This week the UCC institutional repository, CORA has reached a milestone moment surpassing 1,000 doctoral thesis records. Since Autumn 2013, doctoral candidates have been required to submit their thesis record and abstract to CORA therefore the bulk of our collection holds modern theses’ records. These records can be found by anyone using a search engine such as Google and are aggregated on e-thesis portals, such as the DART-Europe E-theses Portal, which makes UCC doctoral research very findable.

While we have a long way to go to catch up with our cataloguing colleagues who have added over 8,000 Masters’ thesis records and over 3,000 Doctoral thesis records to our library catalogue, it feels like an achievement to us as we also store the electronic versions of many of these theses in CORA.  The records in our library catalogue log the details of the hard-bound theses stored in Special Collections, Q-1, Boole Library where they take up almost 1,500 linear feet of shelving in closed access.  An e-thesis, or electronic thesis, describes a thesis in digital form that is accessible via the internet. Access to, and storage of, electronic theses is usually facilitated by open access repositories such as CORA. An open online e-thesis provides convenient access to readers around the world.

E-theses

Of the 1,000 doctoral thesis records in CORA, 58% of them have associated e-thesis files. Not all e-theses are immediately openly accessible online, however, as many graduates choose to delay their availability while they seek publication or commercialisation of their research. As our Special Collections colleagues will agree, theses are heavily consulted by library users and the usage statistics from CORA confirm the same popularity of online theses. As with other online university repositories, theses consistently figure in the top 10 most frequently downloaded items from CORA and they account for a phenomenal 354,160 downloads from CORA since 2010 to date.

The e-theses collection in CORA spans theses submitted to the University from 1939 to those submitted by the most recent graduates of this year’s Spring Conferring. An e-thesis is useful for recent graduates to link to in their CVs and to have ready evidence of their expertise. It was for this reason that 2004 UCC PhD Engineering graduate Corinna Möhrlen added her e-thesis on wind energy to CORA in 2011. She says

“in industry, it is often necessary to have a ‘proof of concept’ by referring to a publication or a result from research that has been investigated. My electronic thesis is accessible for anybody and is proof of the knowledge and skills I gained during my PhD research.”

Digitised theses

A small digitisation project undertaken by UCC Library in 2013 has given online access to over 50 older theses. Among these was the thesis of Bridget G. MacCarthy, a graduate from 1939 whose work on women writers is the earliest doctoral thesis held in UCC Library. The thesis was dedicated to the great Cork writer Daniel Corkery who was MacCarthy’s supervisor and Professor of English at the time. Interestingly, in later years MacCarthy would take over Daniel Corkery’s position and become the first female full Professor of English since the foundation of the University.

Another  early thesis from 1945, submitted by Eileen G. Walsh features a beautiful array of hand-drawn colour plates of Irish plants and insects, one of which is shown here. The research focussed on the tumours (galls) caused by infection carried by insects in Irish native trees – a rather unpleasant topic made attractive by the detailed drawings within.

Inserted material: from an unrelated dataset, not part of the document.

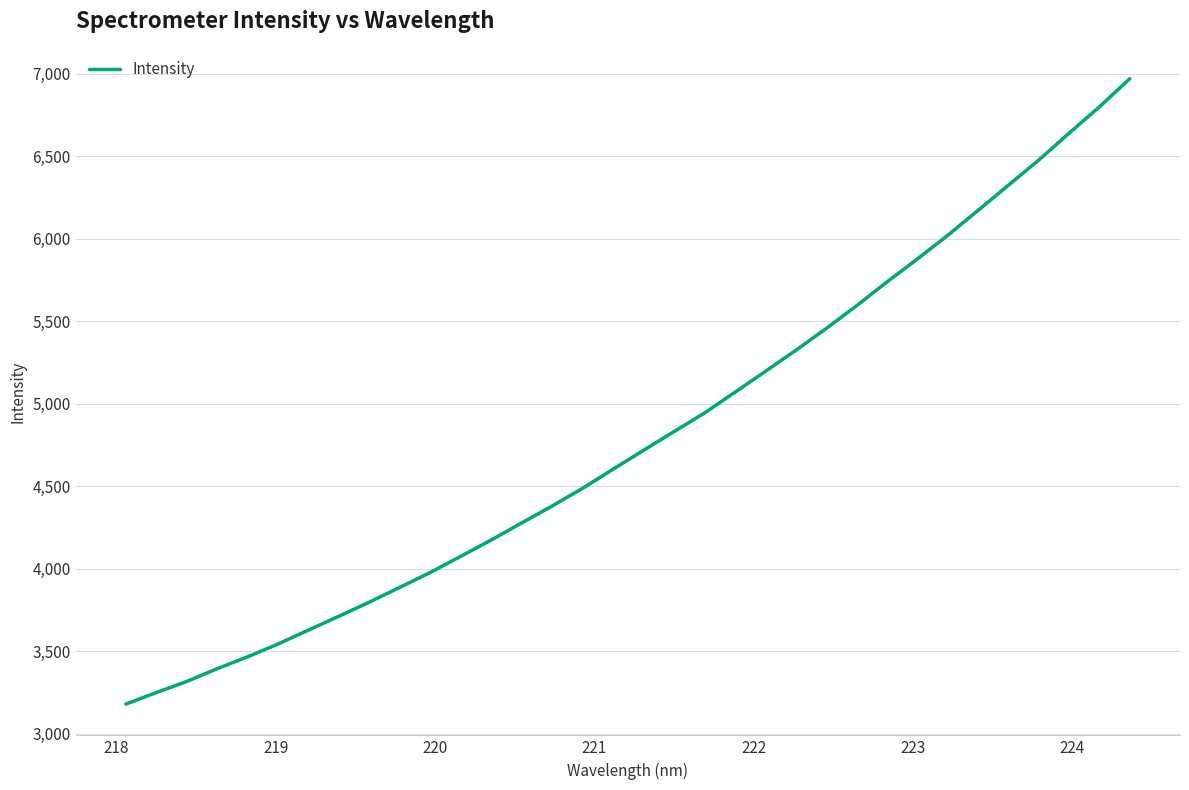

Count the number of values greater than 4717.

17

Drawings of galls found on the leaves of oak trees which are caused by the flies pictured (1) Neuroterus lenticularis (2) Neuroterus numismatis. Plate 1 from Walsh, E. G. 1945. Leaf galls in our native trees and shrubs. PhD Thesis, University College Cork. https://cora.ucc.ie/handle/10468/1667

Impact of e-theses

The real success of the thesis digitisation project is clear from the example of John M. (Seán) Ryan’s thesis which is one of the most frequently downloaded theses from CORA since archiving in 2013. Seán recently discovered that his e-thesis had received a lot of attention:

“I am astonished to learn that my thesis has to the end of February 2017 received an all-time usage of 6,932 which includes being downloaded 5,699 times with an additional 1,233 record views. It has been downloaded in six countries and cited four times in academic publications. I considered that my research for a PhD thesis should be available to the general public since my research work was supported in part by state funding to UCC.  I had thought that the subject matter  of my PhD thesis Deer Forests, Game Shooting and Landed Estates in the South West of Ireland, 1840-1970 would have little if any appeal to commercial publishers.  Without its availability in CORA my thesis would have remained a hard copy shelf document in the archives of Special Collections in the Boole Library in UCC and remained largely unknown.”

While our e-thesis collection on CORA does not yet match the extent of the physical collection of hard-bound theses in the Boole Library, the enabling technology of the internet makes e-theses infinitely more accessible and the results of UCC research more readily available. This accessibility is in contrast to the challenges faced by previous generations of researchers like the aforementioned Eileen Walsh, who recalls the difficulties of getting access to research literature during her PhD research in the abstract of her 1945 thesis:

“…due to war-time conditions much trouble was experienced in obtaining suitable literature and many invaluable books on this subject were unprocurable.”